You don’t turn a blind eye because to turn a blind eye is to suffocate the truth and cause the child to question.
Questions are great; they evoke thoughts and dreams and motivate desires. The problem lies in what type of questions are presented. Give the child questions that encourage growth and learning, and you have a well-rounded child. Make the child question what love and right is and you make a kid confused. The right questions lead to the right path.
You can’t plant a seed of confusion and expect it not to flourish.

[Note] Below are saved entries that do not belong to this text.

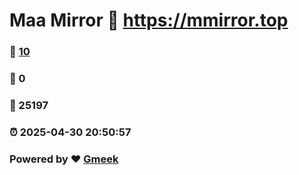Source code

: # Maa Mirror :link: https://mmirror.top 
### :page_facing_up: [10](https://mmirror.top/tag.html) 
### :speech_balloon: 0 
### :hibiscus: 25197 
### :alarm_clock: 2025-04-30 20:50:57 
### Powered by :heart: [Gmeek](https://github.com/Meekdai/Gmeek)
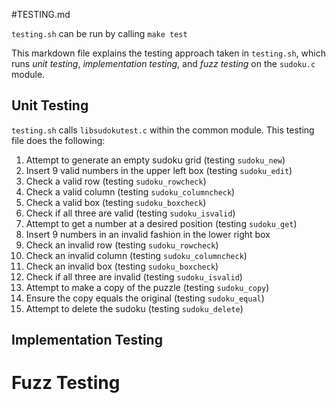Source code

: #TESTING.md

`testing.sh` can be run by calling `make test`

This markdown file explains the testing approach taken in `testing.sh`, which runs *unit testing*, *implementation testing*, and *fuzz testing* on the `sudoku.c` module.

## Unit Testing

`testing.sh` calls `libsudokutest.c` within the common module. This testing file does the following:

1. Attempt to generate an empty sudoku grid (testing `sudoku_new`)
2. Insert 9 valid numbers in the upper left box (testing `sudoku_edit`)
3. Check a valid row (testing `sudoku_rowcheck`)
4. Check a valid column (testing `sudoku_columncheck`)
5. Check a valid box (testing `sudoku_boxcheck`)
6. Check if all three are valid (testing `sudoku_isvalid`)
7. Attempt to get a number at a desired position (testing `sudoku_get`)
8. Insert 9 numbers in an invalid fashion in the lower right box
9. Check an invalid row (testing `sudoku_rowcheck`)
10. Check an invalid column (testing `sudoku_columncheck`)
11. Check an invalid box (testing `sudoku_boxcheck`)
12. Check if all three are invalid (testing `sudoku_isvalid`)
13. Attempt to make a copy of the puzzle (testing `sudoku_copy`)
14. Ensure the copy equals the original (testing `sudoku_equal`)
15. Attempt to delete the sudoku (testing `sudoku_delete`)

## Implementation Testing



# Fuzz Testing
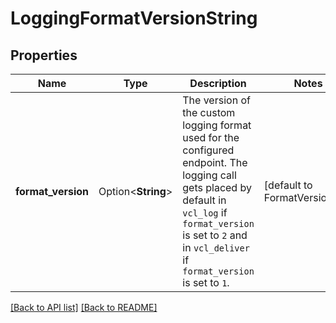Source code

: # LoggingFormatVersionString

## Properties

Name | Type | Description | Notes
------------ | ------------- | ------------- | -------------
**format_version** | Option<**String**> | The version of the custom logging format used for the configured endpoint. The logging call gets placed by default in `vcl_log` if `format_version` is set to `2` and in `vcl_deliver` if `format_version` is set to `1`.  | [default to FormatVersion_v2]

[[Back to API list]](../README.md#documentation-for-api-endpoints) [[Back to README]](../README.md)


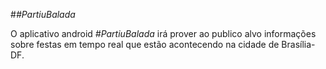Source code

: #*#PartiuBalada*

O aplicativo android *#PartiuBalada* irá prover ao publico alvo informações sobre festas em tempo real que estão acontecendo na cidade de Brasília-DF.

And so the unconditional lie; if you love unconditionally, you set yourself up to be hurt more often than not, but if you can find love that is true, the unconditional part is a non-issue because they will not set you up to the point where you are confused. Did I lose anyone? The fact is that you shouldn’t love someone else unconditionally to the point of self-destruction, but there can be people in your life that you can love unconditionally because they will not abuse that clause: they will not give you reason to remind yourself that you must indeed love them since you love them unconditionally…without condition…[get it?]
We want to believe in unconditional love, but as with trusting ourselves in the face of a lie, we must trust ourselves to know who we can and cannot entrust that love to.